The Earl of Rule is obligated to marry, and has selected Lady Elizabeth to be his bride. She has agreed. Given her family’s finances, she has little choice. However, Elizabeth loves another, a gentleman, but poor (relatively). Her youngest sister, Horatia, proposes (literally) that Rule marry her in place of her sister, and Rule is sufficiently intrigued to agree.
Then I checked the copyright date: 1934. The reason for a foreword, in this edition, became clear. Romance writer Jo Beverley writes about her discovery of this book in the 1960s, and places it in the contexts of Heyer’s works and the romance genre. According to Beverly, this was a ground-breaking book, Regency in tone but set in the Georgian period, without Gothic elements or a menacing hero. Beverly’s introduction was, for me, a great review of the elements and categories of historicals.

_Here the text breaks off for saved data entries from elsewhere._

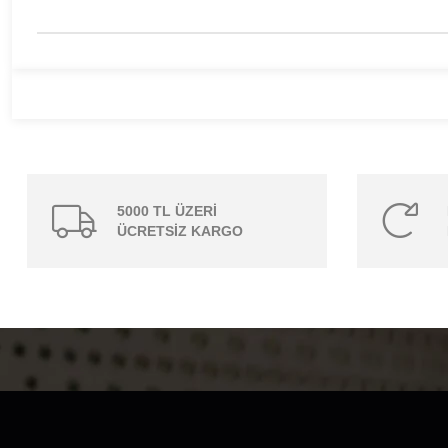
5000 TL ÜZERİ
ÜCRETSİZ KARGO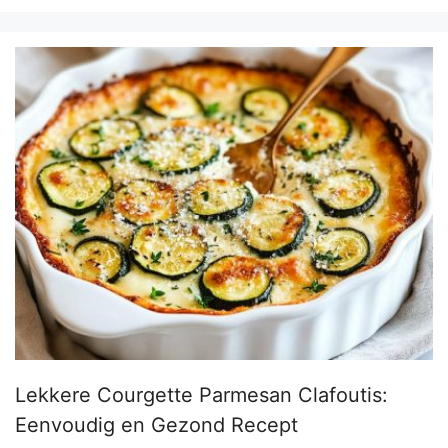
Lekkere Courgette Parmesan Clafoutis:
Eenvoudig en Gezond Recept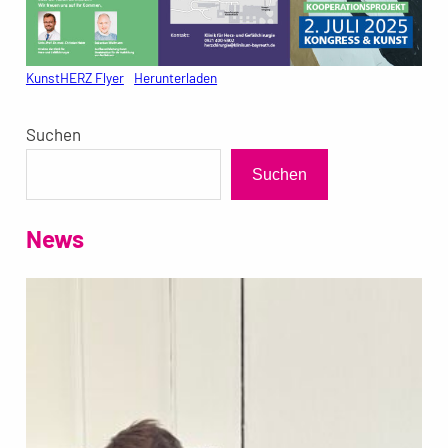
KunstHERZ Flyer
Herunterladen
Suchen
Suchen
News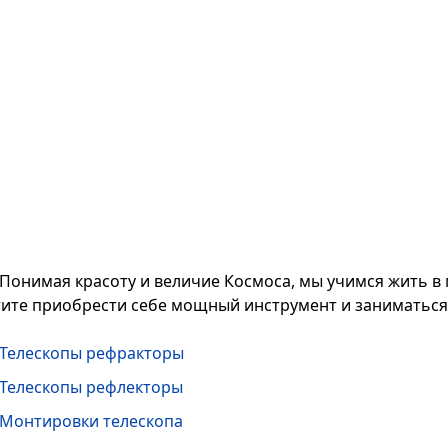
Понимая красоту и величие Космоса, мы учимся жить в
тите приобрести себе мощный инструмент и заниматьс
Телескопы рефракторы
Телескопы рефлекторы
Монтировки телескопа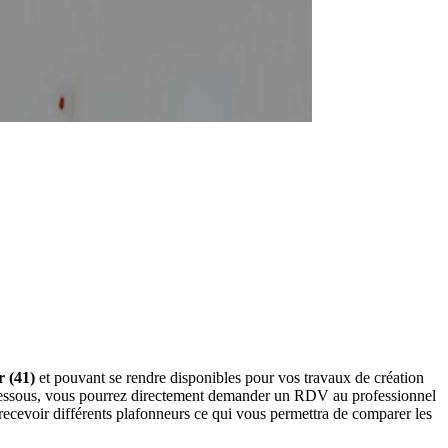
r (41)
et pouvant se rendre disponibles pour vos travaux de création
i-dessous, vous pourrez directement demander un RDV au professionnel
recevoir différents plafonneurs ce qui vous permettra de comparer les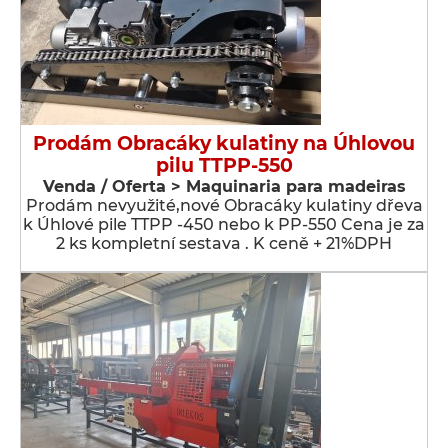
Prodám Obracáky kulatiny na Úhlovou
pilu TTPP-550
Venda / Oferta > Maquinaria para madeiras
Prodám nevyužité,nové Obracáky kulatiny dřeva
k Úhlové pile TTPP -450 nebo k PP-550 Cena je za
2 ks kompletní sestava . K ceně + 21%DPH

Is it worth reading for any reason other than being ground-breaking? Yes. A historical is not going to become dated. A few terms were odd, such as the use of abigail to refer to a servant. However, there are sometimes odd terms in recently written historicals. Two plot points stood out: First, part of the marriage arrangement Horatia proposes is that she will not interfere with her husband’s life. Thus Lord Rule continues with a mistress for some time while married, before his affections begin to shift. I’m sure I’ve seen this before, but not so casually. Second, although the couple go on a honeymoon, there’s nothing said about whether the marriage is consummated. I’m inclined to think it is not.
This is a sweet story, about the growth of an affectionate love between a couple forced to be together. Horatia is young and impulsive, Rule is older and sedate. It’s a case of opposites attract, though the age difference (17 and 35) leaves me a little uneasy. Perhaps it is authentic to the period, though the characters themselves comment on it. Both are thoughtful and practical – as in most opposites attract stories, the opposites are superficial. Horatia is considered no great beauty, and stutters, characteristics that Rule finds endearing and the reader finds reassuring (at least this reader does). The plot is complicated by a scheme to ruin Horatia’s reputation, launched by an enemy of Rule. There are intrigues, action sequences, some humour, and a large number of secondary characters, all contributing to a solid read. Most of the romances I read I pass on to others, using a local free library, but this one is a keeper, both for reference and re-reading.